__WORK ORDER__: Print, word for word, the part of The Bean Trees chapter summary that begins at the words "On Monday Taylor" and stops after "crazy about her.".

The Bean Trees

The Bean Trees Summary and Analysis of Chapters 10-12

Chapter Ten: The Bean Trees:

Mattie calls the next morning and tells Taylor that Esperanza was going to be all right. Lou Ann returns from the Ruiz family reunion, and begins to rearrange the house to fill the empty spaces left by Angel. Lou Ann is shocked to hear that several of the Ruiz family are moving to California, for her Mama believes that things are so strange there that grocery stores in California sell marijuana in the produce section. Turtle says "bean trees" when she notices that the flower trees are turning into bean trees.

Lou Ann begins a job search, and Taylor goes to Lee Sing market, where she sees Edna Poppy, who tells her that Virgie is ill in bed with a croup. She realizes that Edna Poppy is blind when Edna asks her whether she has lemons or limes. Upon thinking about Edna's relationship with Virgie, she realizes that Edna must be blind, for Virgie always leads her around and announces everyone's name when they come into a room.

On Monday Taylor goes to see Esperanza, the first time that she visits the upstairs in Mattie's place. She tells Esperanza that Estevan told her about Ismene. She also says that she knows that her name means (hope), and that she wishes that she won't give up that hope. Finally Taylor tells Esperanza that Estevan is crazy about her.

Lou Ann tells Taylor about a job interview with a convenience store in which the man says that there are a lot of armed robberies. Taylor suggests that she holds out for a better job. They notice Fanny Heaven, the porn shop next door to Jesus Is Lord Used Tires, and Lou Ann shudders at the disgusting store. Taylor says that Lou Ann should not let the place bother her, and she should talk back to it. When Lou Ann asks where Taylor learned not to let anyone put one over on her, she replies "Nutter School."


The title of this chapter (which is the title of the novel) once again returns to the theme of natural growth and order. Turtle seems particularly responsive to these natural phenomena; Kingsolver thus relates the growth and maturation of Taylor to the natural maturation of plants and flowers.

The relationship between Virgie Mae Parsons and Edna Poppy becomes clear in this chapter. While it was previously a mystery why Edna would tolerate the rude Virgie Mae, the relationship becomes evident when Lou Ann and Taylor realize that Edna is blind; Virgie Mae is the caretaker for Edna Poppy. This revelation softens the harsh character of Virgie Mae; while still rude and judgmental, she is still capable of great care and kindness.

Taylor's attempt to communicate with Esperanza is a still step but not necessarily a significant or helpful one. Her kindness to Esperanza contains a hint of desperation and discomfort, as if she is guided by her good intentions rather than a knowledge of how she should react toward Esperanza. The name "Esperanza" takes on an ironic significance in this chapter as well, for it is this character who is in most need of a sense of hope. While this is not an unconditionally positive step for Taylor, it still points Taylor in the right direction and places her on the road to greater maturation.

__Stored entries__:
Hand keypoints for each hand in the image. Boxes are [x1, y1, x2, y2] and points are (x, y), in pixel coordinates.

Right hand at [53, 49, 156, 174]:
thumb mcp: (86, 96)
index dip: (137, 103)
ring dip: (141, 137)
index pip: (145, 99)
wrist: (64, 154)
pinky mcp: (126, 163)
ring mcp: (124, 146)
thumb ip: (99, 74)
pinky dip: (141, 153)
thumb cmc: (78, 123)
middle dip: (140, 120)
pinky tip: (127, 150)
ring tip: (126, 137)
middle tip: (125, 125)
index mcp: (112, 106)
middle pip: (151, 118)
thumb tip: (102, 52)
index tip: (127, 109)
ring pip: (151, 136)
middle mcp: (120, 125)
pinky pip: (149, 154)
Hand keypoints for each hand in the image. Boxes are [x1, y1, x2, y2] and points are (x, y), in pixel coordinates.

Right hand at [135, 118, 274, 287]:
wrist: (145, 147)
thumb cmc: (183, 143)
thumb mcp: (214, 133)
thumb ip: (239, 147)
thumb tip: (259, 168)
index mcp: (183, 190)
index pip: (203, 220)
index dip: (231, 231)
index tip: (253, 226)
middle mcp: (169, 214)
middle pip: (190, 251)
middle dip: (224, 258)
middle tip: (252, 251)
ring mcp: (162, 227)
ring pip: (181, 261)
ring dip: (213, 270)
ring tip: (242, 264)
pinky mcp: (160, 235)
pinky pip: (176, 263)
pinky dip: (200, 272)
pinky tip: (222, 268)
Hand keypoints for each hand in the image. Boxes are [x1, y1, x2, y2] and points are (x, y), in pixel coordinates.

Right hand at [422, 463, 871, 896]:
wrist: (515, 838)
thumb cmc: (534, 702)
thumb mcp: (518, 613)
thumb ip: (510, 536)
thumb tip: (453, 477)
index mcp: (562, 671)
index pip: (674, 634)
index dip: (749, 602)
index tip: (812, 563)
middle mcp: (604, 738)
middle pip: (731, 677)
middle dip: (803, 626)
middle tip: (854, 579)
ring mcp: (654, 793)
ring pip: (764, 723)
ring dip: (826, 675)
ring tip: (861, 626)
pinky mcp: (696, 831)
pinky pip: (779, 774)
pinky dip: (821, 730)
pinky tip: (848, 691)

__TASK ANSWER__:
On Monday Taylor goes to see Esperanza, the first time that she visits the upstairs in Mattie's place. She tells Esperanza that Estevan told her about Ismene. She also says that she knows that her name means (hope), and that she wishes that she won't give up that hope. Finally Taylor tells Esperanza that Estevan is crazy about her.